# Removing Airbag Wheel



## sr20jet (Feb 5, 2003)

Wanted to know if anyone have removed the airbag steering wheel from their 200SX? Reason I'm asking is because I want to install a Momo wheel in my car but the oem wheel has the cruise control unit. Anyway to mount the cc unit anywhere by the dash? or can i just disable the cc unit completely. Anyone please help.


----------



## wes (Apr 30, 2002)

*Info.*

You will need a special torx bit to remove the airbag. 

The cruise control unit is hardwired and the control unit itself plugs into a harness. So there are hard contacts on the control box itself. I'm sure it can be retrofitted, but you will have to cut the harness that sits inside the wheel out and resolder the connections so that you can still plug in the control box.


----------



## himilefrontier (Jan 21, 2003)

One thing you should know before you do this is that eliminating the airbag is against Federal law.


----------



## wes (Apr 30, 2002)

*How so?*

Since vehicle equipment laws vary from state to state how does federal legislation enforce this? Not trying to be a dick, just wondering if you have documentation on this or can site any actual legislation. 

(I work in the court system and this interests me).


----------



## Gimp (Jun 9, 2002)

Wondering the same thing myself. Helps in the process of getting an aftermarket steering wheel.


----------



## himilefrontier (Jan 21, 2003)

The way I know this is that I have read somewhere(sorry,I can't remember where)that it is illegal to even research making a non oem steering wheel for airbag equipped cars!This is not ot say that it is enforced by any particular agency,but it is illegal.It's sorta like emissions laws.Every state enforces them differently(some not at all),but there are federal anti-tampering laws that everyone who lives in this country are subject to.This doesn't mean that your car will ever be checked,but if a cop wants to be nasty...well... you can get in trouble for it!(The lesson? Be nice to cops when they pull you over,don't make them dislike you or they can REALLY make you hate them!)


----------



## himilefrontier (Jan 21, 2003)

Oh,and one more thing:If you are stupid enough to go street racing,they WILL get you for every infraction-no matter how small-and possibly even take your car!This is the fastest way to find out just how illegal your car may be.So,if you don't want trouble,don't go looking for it.Besides(and I hate to sound preachy),street racing is not smart.You run the risk of killing innocent bystanders and having a really bad accident because of the uncontrolled environment of the street.You never know when someone will pull out in fron of you,and you may be going too fast to stop in time.I've heard of too many people needlessly killed over the years by street racing.But enough of that.I'm done with my tirade.


----------



## wes (Apr 30, 2002)

*OK OK*

I totally agree with the street racing points. 

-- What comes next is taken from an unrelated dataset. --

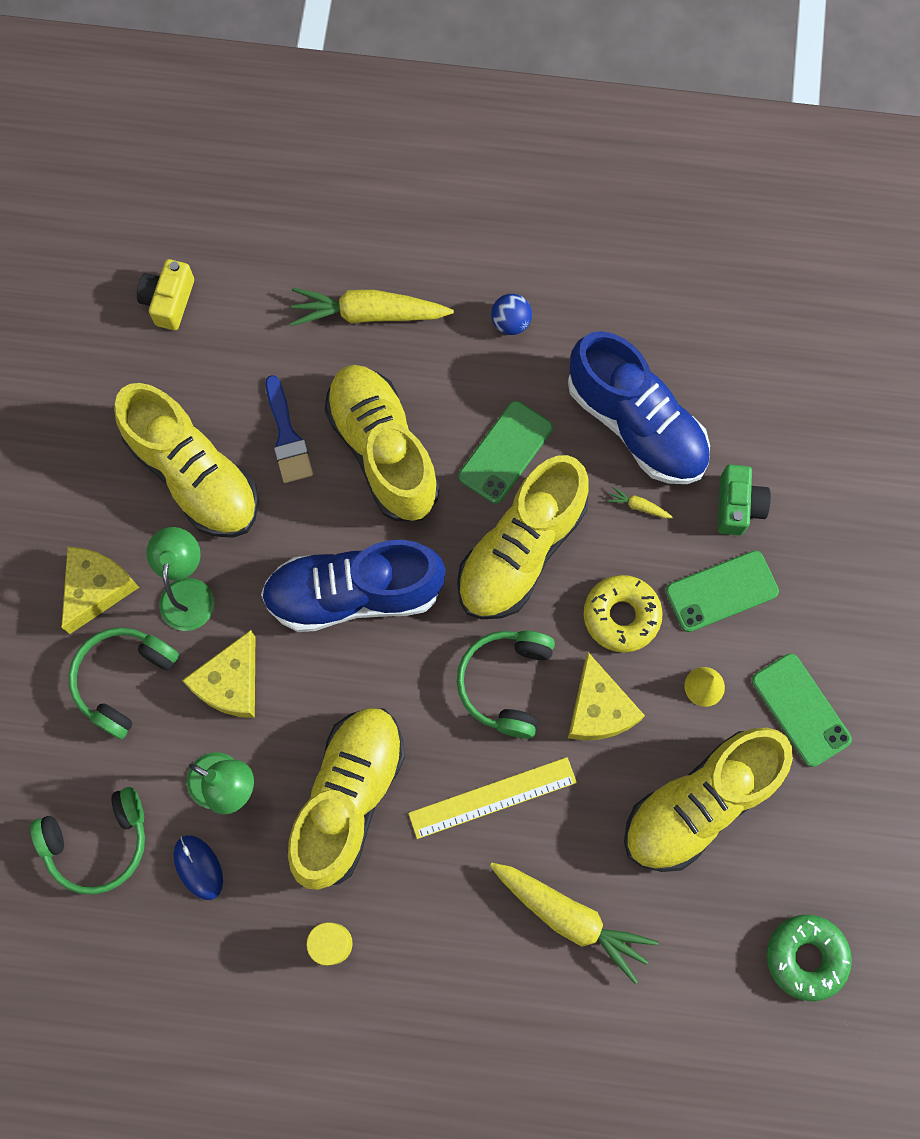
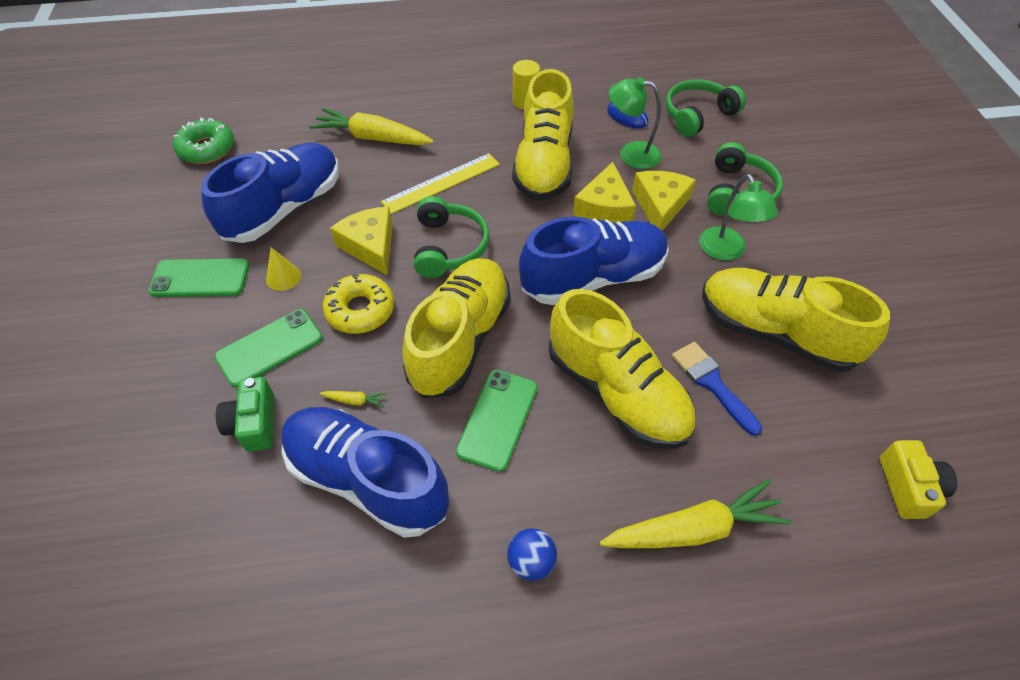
camera: 165 degrees right, 20 degrees down
(97, 588) = (797, 239): yellow cheese -> yellow cheese (604, 208)
(700, 803) = (284, 208): yellow shoe -> blue shoe
(800, 710) = (200, 278): green phone -> green phone turned 45 degrees counterclockwise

And now back to the previously hijacked thread


----------



## sr20jet (Feb 5, 2003)

The reason why I'm replacing my wheel is because the grip is very worn and disgusting looking. I rather go with the nice interior look of a Momo wheel with hub, reasonably under $200 instead of buying a new air-bag wheel from the dealer for almost $300-$400. And if I do get pulled over, I could always say that the car was invovled in a accident and replacing the wheel wasn't a viable cost replacement option. My car wasn't meant for street racing anyways. Just my daily driver with me being happy with my inside interior surroundings.


----------